How is Bucks ICS making improvements?

The main approach for the ICS is a ‘community care model’. This means that they will consider the whole of the Bucks population when running and making improvements to services. The aims of this model are to:

  • Improve outcomes
  • Reduce inequality
  • Address social issues that can affect people’s health

The ICS will use data to understand the health needs of the people. They will also use the data to predict and deliver the support required to communities and individual patients. In addition, This data will help them identify areas where quality and efficiency could be better.

Please note: this is not a full list of successess from the ICS. They can be found in this document.

Successes so far

Meeting your needs

The Public Health Team have analysed the “burden of ill health” across Bucks. From this, they have made ‘Locality Profiles’ so that each locality can understand the health needs of their people.

Access to preventative services

The ICS has identified social isolation as a key priority in Bucks, especially in the Aylesbury Vale North area. In this area, isolation will be tackled through local volunteers, community groups, and local community champions. These are all already in place. This locality has also set up a Patient Support Service.

The people in this team are trained in motivational counselling. They visit patients in their homes and assess a wide range of health and social needs. They also signpost people to relevant agencies.

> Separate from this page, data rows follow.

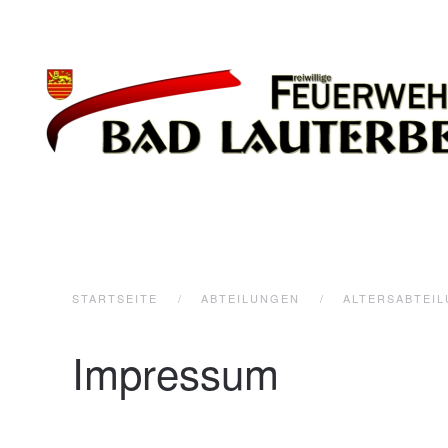
Zum Hauptinhalt springen
STARTSEITE
ABTEILUNGEN
ALTERSABTEI
Impressum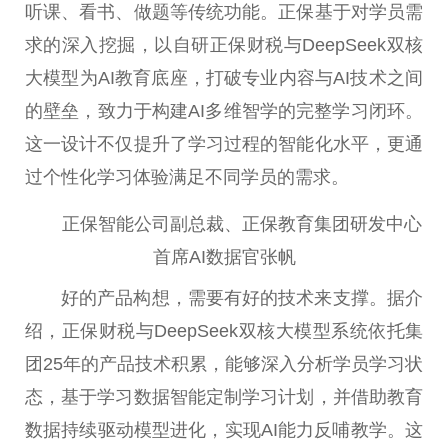
听课、看书、做题等传统功能。正保基于对学员需
求的深入挖掘，以自研正保财税与DeepSeek双核
大模型为AI教育底座，打破专业内容与AI技术之间
的壁垒，致力于构建AI多维智学的完整学习闭环。
这一设计不仅提升了学习过程的智能化水平，更通
过个性化学习体验满足不同学员的需求。
正保智能公司副总裁、正保教育集团研发中心
首席AI数据官张帆
好的产品构想，需要有好的技术来支撑。据介
绍，正保财税与DeepSeek双核大模型系统依托集
团25年的产品技术积累，能够深入分析学员学习状
态，基于学习数据智能定制学习计划，并借助教育
数据持续驱动模型进化，实现AI能力反哺教学。这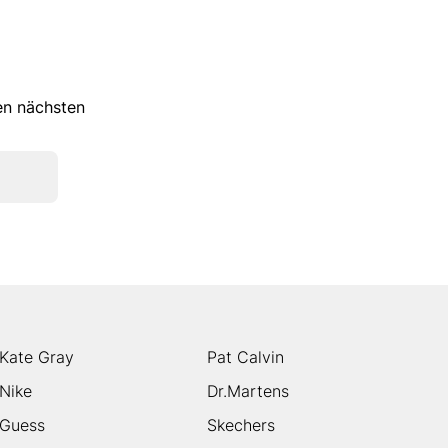
ren nächsten
Kate Gray
Pat Calvin
Nike
Dr.Martens
Guess
Skechers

The range of support is broad and includes access to mobility aids and personal alarms, health interventions and benefits advice.

The team is made up of 6 individuals and 32 befriending volunteers. They currently (November 2018) have a case load of 37, with another 219 people supported by the volunteers through follow-up phone calls.

24/7 Primary Care Access

Since April 2018, the primary care out of hours service has been running. This has led to the development of an Urgent Care Treatment Centre in High Wycombe.

In Aylesbury, the primary care Out of Hours base in the same place as the A&E GP streamer. This has made for a smoother, more integrated service.

The ICS will also be setting up a new Out of Hours centre in the Southern locality to support patients along the M4 corridor. They will set up an engagement group to make sure this service work well all-round.

Improved Access

Each area has increased the amount of bookable appointments by 270 hours a week across Bucks. This includes an increase in digital appointments and group sessions. This has encouraged practices to work together and develop their skills.

Enhanced health in care homes

The ICS is also aiming to reduce the amount of time frail elderly people spend in hospital. There is evidence that shows people like this are best cared for in their usual setting. Also, transferring these people to

hospital can cause disorientation and deterioration. In order to reduce the need for such transfers we have in place a 24/7 tele-health advice line, implemented in 30 homes across Bucks. This allows care home staff to access advice about a patient they are concerned about, without the need for the patient travelling to A&E or a surgery.

The Red Bag scheme is another popular initiative. Care home staff use the red bags to transfer the patients care plan, personal information and belongings to hospital. It lets hospital staff know that the patient is from a care home. It also means doctors and nurses can update care plans and give them back to the care home via the bag.

Personalised Care Service

There are several people across the county who frequently contact services. They may contact ambulances, A&E, and general practices, because they do not know how else to get help. Many of these people are reluctant to engage fully with services. The Personalised Care Service is in place in three localities – Aylesbury Central, High Wycombe and Southern. It employs care co-ordinators who have time to build up trust between them and the service user and help the service user work out what is driving their frequent requests for help.

The service works in with all providers. Currently it has received 52 referrals and is actively supporting 26 clients. The hope is that as the service develops it becomes part of the integrated team within the locality. But it will keep its focus for supporting a small number of clients who require more time and care.

Long Term Conditions

The ICS has developed a care model to support people living with long-term conditions. Diabetes is the first condition to have a care model fully put in place. The care model has been short listed for the Health Service Journal Improving Patient Digital Participation in Diabetes Education awards.

The model starts with prevention. This means supporting practices to identify people at risk of developing diabetes and helping them improve their health and wellbeing.

Then, anyone that is newly diagnosed is signposted to locally based programmes. The programmes will help them understand their condition and how to manage it. Each patient has a Care and Support Planning meeting with their GP once a year. This will give them the chance to discuss their condition and whether their care is working for them.

As a result, approximately 800 extra patients now have their care managed in the community freeing up 1100 outpatient appointments.